DATA PROVIDED:

◇ ◇ ◇

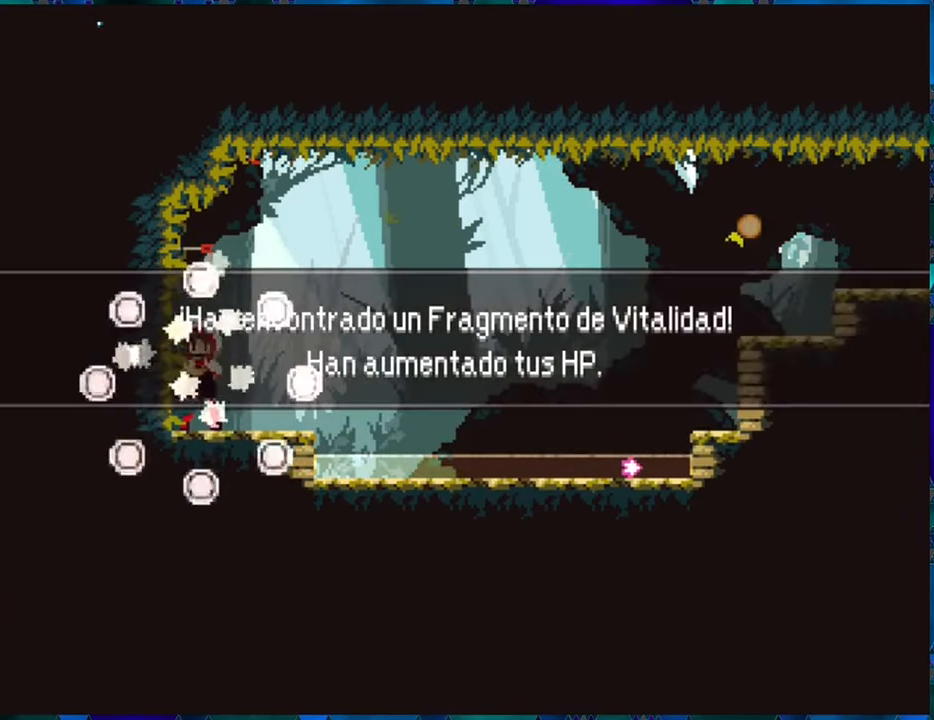
{"buttons": ["R1", "DPAD_RIGHT"], "left_stick": "center", "right_stick": "center", "events": [[116, "A", "down"], [250, "A", "up"], [416, "DPAD_RIGHT", "down"], [466, "R1", "down"]]}
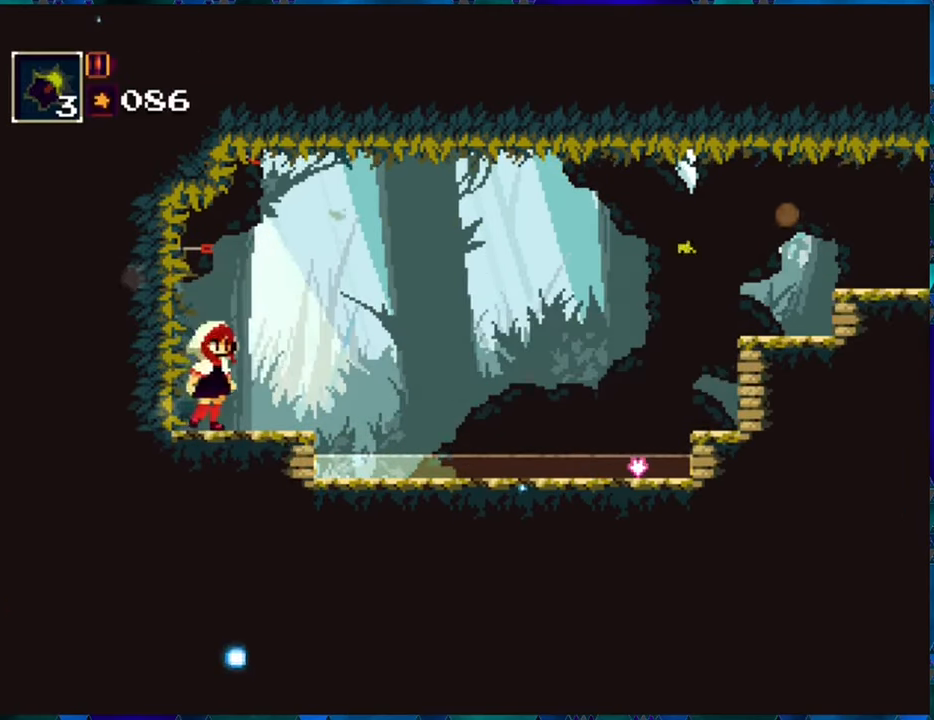
{"buttons": ["B", "R1", "DPAD_RIGHT"], "left_stick": "center", "right_stick": "center", "events": [[250, "B", "down"]]}
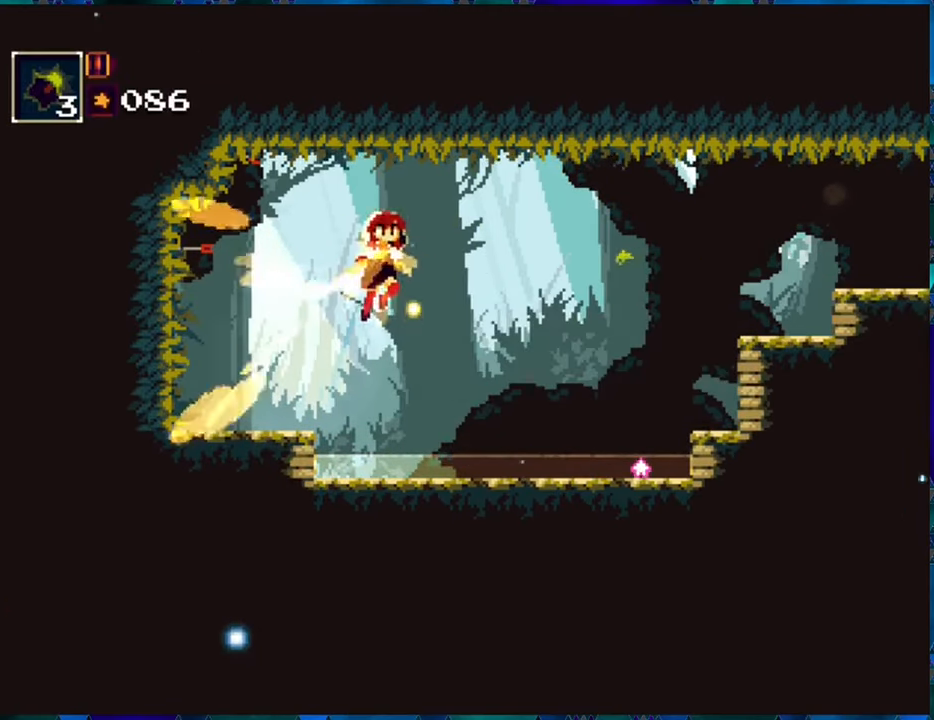
{"buttons": ["R1", "DPAD_RIGHT"], "left_stick": "center", "right_stick": "center", "events": [[16, "B", "up"]]}
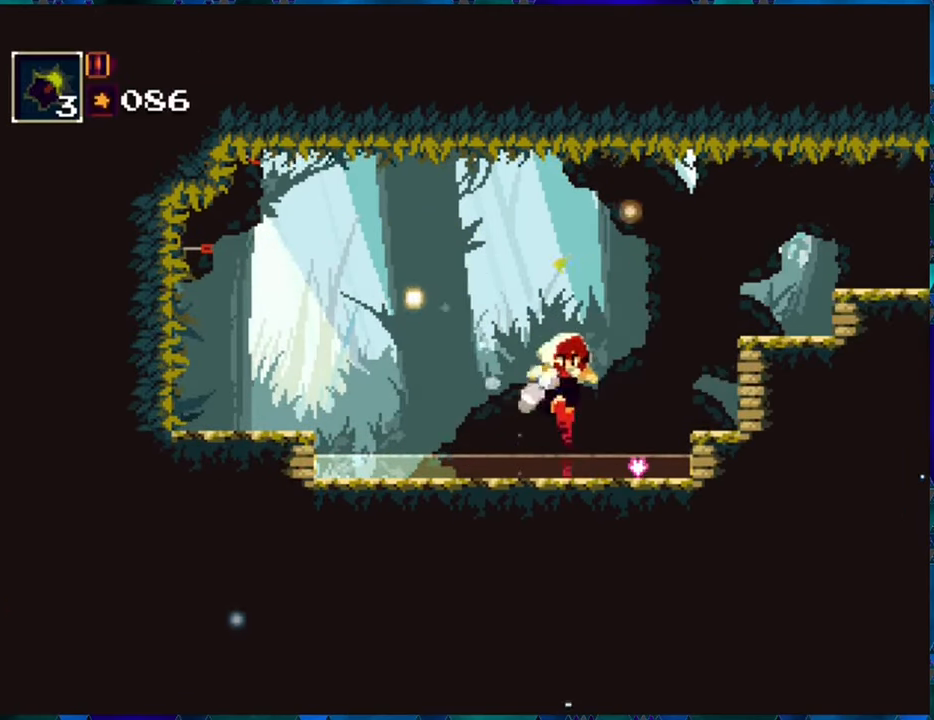
{"buttons": ["B", "R1", "DPAD_RIGHT"], "left_stick": "center", "right_stick": "center", "events": [[433, "B", "down"]]}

◇ ◇ ◇

WHAT YOU HAVE TO DO: Give every line above again exactly, with no pictures.

RESPONSE AREA:
{"buttons": ["R1", "DPAD_RIGHT"], "left_stick": "center", "right_stick": "center", "events": [[116, "A", "down"], [250, "A", "up"], [416, "DPAD_RIGHT", "down"], [466, "R1", "down"]]}
{"buttons": ["B", "R1", "DPAD_RIGHT"], "left_stick": "center", "right_stick": "center", "events": [[250, "B", "down"]]}
{"buttons": ["R1", "DPAD_RIGHT"], "left_stick": "center", "right_stick": "center", "events": [[16, "B", "up"]]}
{"buttons": ["B", "R1", "DPAD_RIGHT"], "left_stick": "center", "right_stick": "center", "events": [[433, "B", "down"]]}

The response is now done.